REQUIRED WORK:
a) Answer these questions from the text on meditation and self-love:
(i) How many seconds does each step of the breathing pattern last?
(ii) What did the writer buy with CERB money?
(iii) What does the text call "the fuel for revolution"?
b) Copy the text on meditation and self-love word for word, starting with "Learning to love" and going on through "stop. Keep going.".
[[ SOURCE TEXT, beginning ]]
Remember that I love you. 

 

I started meditating by sitting still and focusing on breathing in for eight seconds, holding for eight seconds, and breathing out for eight seconds. It gave me a place to feel the emotions that I repressed during the day without realizing. It showed me how I really feel. It’s my me-time outside of time. Sometimes i’ll follow the same breathing pattern but move around, following pleasure in the body, like I learned in class. I started to feel grounded in my day-to-day because I realized I could just feel good on my own, that pleasure and joy can always be found but you have to look for them. By cutting down on distractions and learning to weather the torrent of impulses spring-loaded in my body I found a cache of well-being in the space between the in-breath and out-breath.

 

You are not special. You are important. Remember.

 

Learning to love yourself even during conflict is political. Prioritize it. Work as little as you can. Make enough to get by and to buy yourself things that bring you joy. I used CERB money to buy a dildo and Animal Crossing. Release yourself from the idea that you need to be doing something. Come back to yourself. Pay attention to the ways your distractions are manifestations of a white-supremacist capitalist patriarchy. Learn where the line is between self-soothing and self-sabotage (AKA Animal Crossing overload). Approach self-care as if you had no resources - take cues from your body and from nature. In rebuilding yourself, use a different mould. Pay attention to your relationships, they are your greatest teachers. Speak freely and watch them evolve. Laugh at fear in the face. Make art, build something, seek out people who listen to your point of view. Don’t stop. Keep going. 

 

Relax your tongue, feel the weight of it press down gently on your heart. Your body is waiting to find you.

 

If I may speak from a place of tough love, you are not allowed to feel bad just for existing, and that feeling certainly cannot be your motivation for social justice work. Learn how you feel your best - hone it like a skill and make it into a practice - and then come join the fight. Learning self-respect brings up an endless well of anger towards the injustices we face - that’s the fuel for revolution. We’ll always be here, there will always be work to be done. Life must be accepted before it can be fought for. Remember yourself. Remember the goal: loving ourselves and each other in spite of what we are up against.
[[ SOURCE TEXT, end ]]
[[ RECORDS PROVIDED, beginning ]]
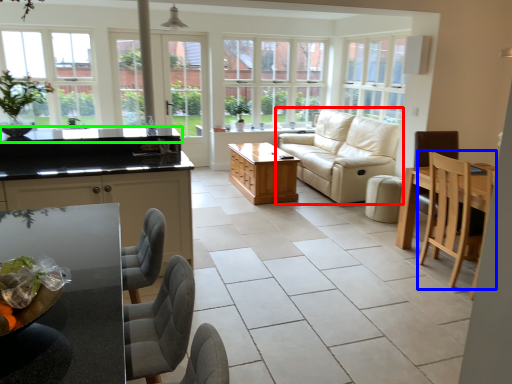
Question: Which is nearer to the studio couch (highlighted by a red box)? chair (highlighted by a blue box) or countertop (highlighted by a green box).

Choices:
 (A) chair
 (B) countertop

Answer: (A)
[[ RECORDS PROVIDED, end ]]
SOLVED TASKS:
a)
(i) Eight seconds.
(ii) A dildo and Animal Crossing.
(iii) The endless well of anger toward the injustices we face, which learning self-respect brings up.

b)
Learning to love yourself even during conflict is political. Prioritize it. Work as little as you can. Make enough to get by and to buy yourself things that bring you joy. I used CERB money to buy a dildo and Animal Crossing. Release yourself from the idea that you need to be doing something. Come back to yourself. Pay attention to the ways your distractions are manifestations of a white-supremacist capitalist patriarchy. Learn where the line is between self-soothing and self-sabotage (AKA Animal Crossing overload). Approach self-care as if you had no resources - take cues from your body and from nature. In rebuilding yourself, use a different mould. Pay attention to your relationships, they are your greatest teachers. Speak freely and watch them evolve. Laugh at fear in the face. Make art, build something, seek out people who listen to your point of view. Don’t stop. Keep going.